TASKS TO COMPLETE >>
**A)** Replace "energy storage devices" with "battery systems" in the passage on grid and storage projects, giving it again from "This Vienna, Austria, project" up to and including "peak load shutdown.".
**B)** Extend the passage on grid and storage projects, picking up right after its final line.

FENECON GmbH (Germany)
This Vienna, Austria, project uses energy storage devices to make the existing grid infrastructure as efficient as possible. The energy storage devices offset phase load differences and are used for peak load shutdown.
First Solar GmbH (Germany)
The 300-MW installation in California is integrated into the power grid and replaces grid services like power grid stabilization, which previously had to rely on conventional power plants. The jury chose this project as a winner because “the results of this project can be used as door openers to convince stakeholders that utility-scale solar can contribute to the reliability and stability of the grid and provide essential grid services that are today often associated with conventional generation in terms of their provision of spinning reserve.”
The Escondido Energy Storage Array in California is one of the world’s largest lithium storage systems at 37.5 MW, and increases the share of renewable energy in the grid. It can supply 25,000 customers with power for four hours and has a storage capacity of up to 150 MWh.
IBC SOLAR AG (Germany)
In Hillesheim, Germany, a battery system has increased a wastewater treatment plant’s self-sufficiency from 80% to between 92 and 95% by using electrical energy generated from sewer gas combustion. This saves on the purchase of 35,000 kWh of grid-supplied power.
Solaria Corporation (USA)

INPUT DATA >>
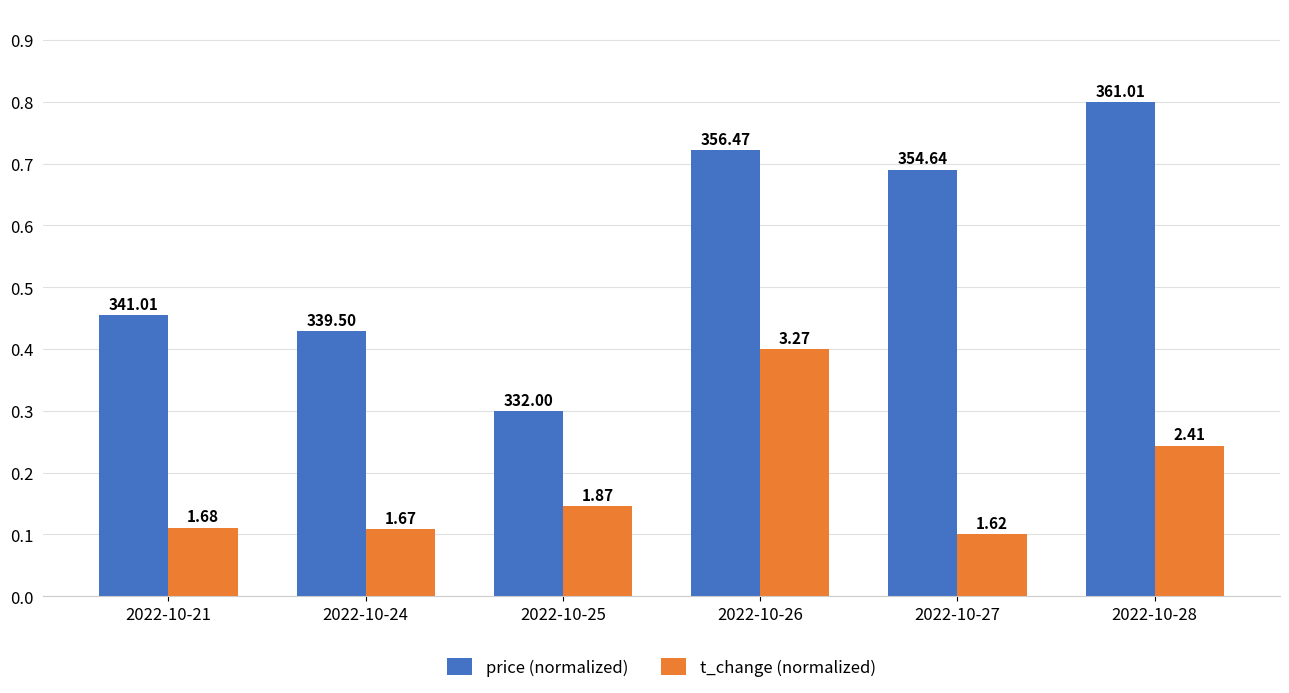

Rank the series by their maximum value, from lowest to highest.

t_change (normalized), price (normalized)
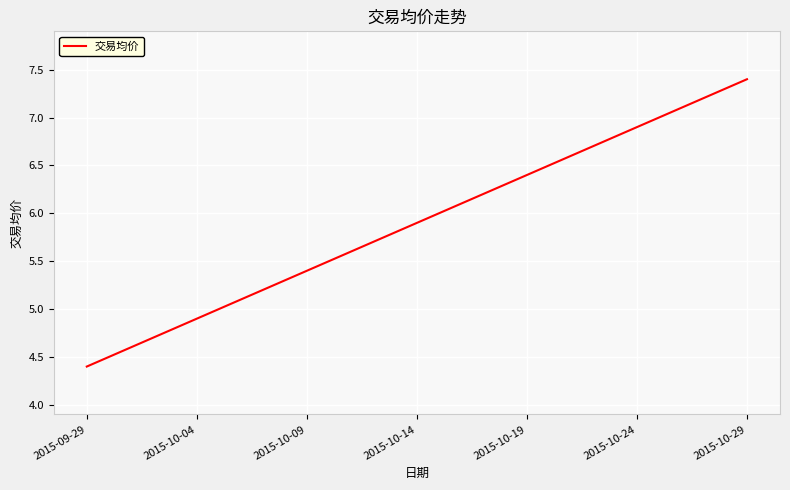

What is the sum of all values?

182.9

OUTPUTS BY TASK >>
**A)**
This Vienna, Austria, project uses battery systems to make the existing grid infrastructure as efficient as possible. The battery systems offset phase load differences and are used for peak load shutdown.

**B)**
The Cornell Tech Campus in New York was designed as a zero-energy building and is supplied with energy from Manhattan’s largest solar installation at 855 kW to be aesthetically integrated into a new build.
Trojan Battery (USA)
A container system supplied with solar-plus-storage has provided a village in Tanzania with power for the first time, raising the standard of living and education for the residents and kick-starting positive economic developments like honey production.
Unlimited Energy (Australia) / TESVOLT GmbH (Germany)
The free-standing 53-kW solar installation with a 48-kWh storage system is able to run an avocado farm in Australia on 100% renewable energy. The energy generated from the 300 days of sunshine per year has done away with the reliance on diesel generators. This project won because it demonstrates the “seamless integration of two different battery technologies, resulting in a positive economic and environmental impact.”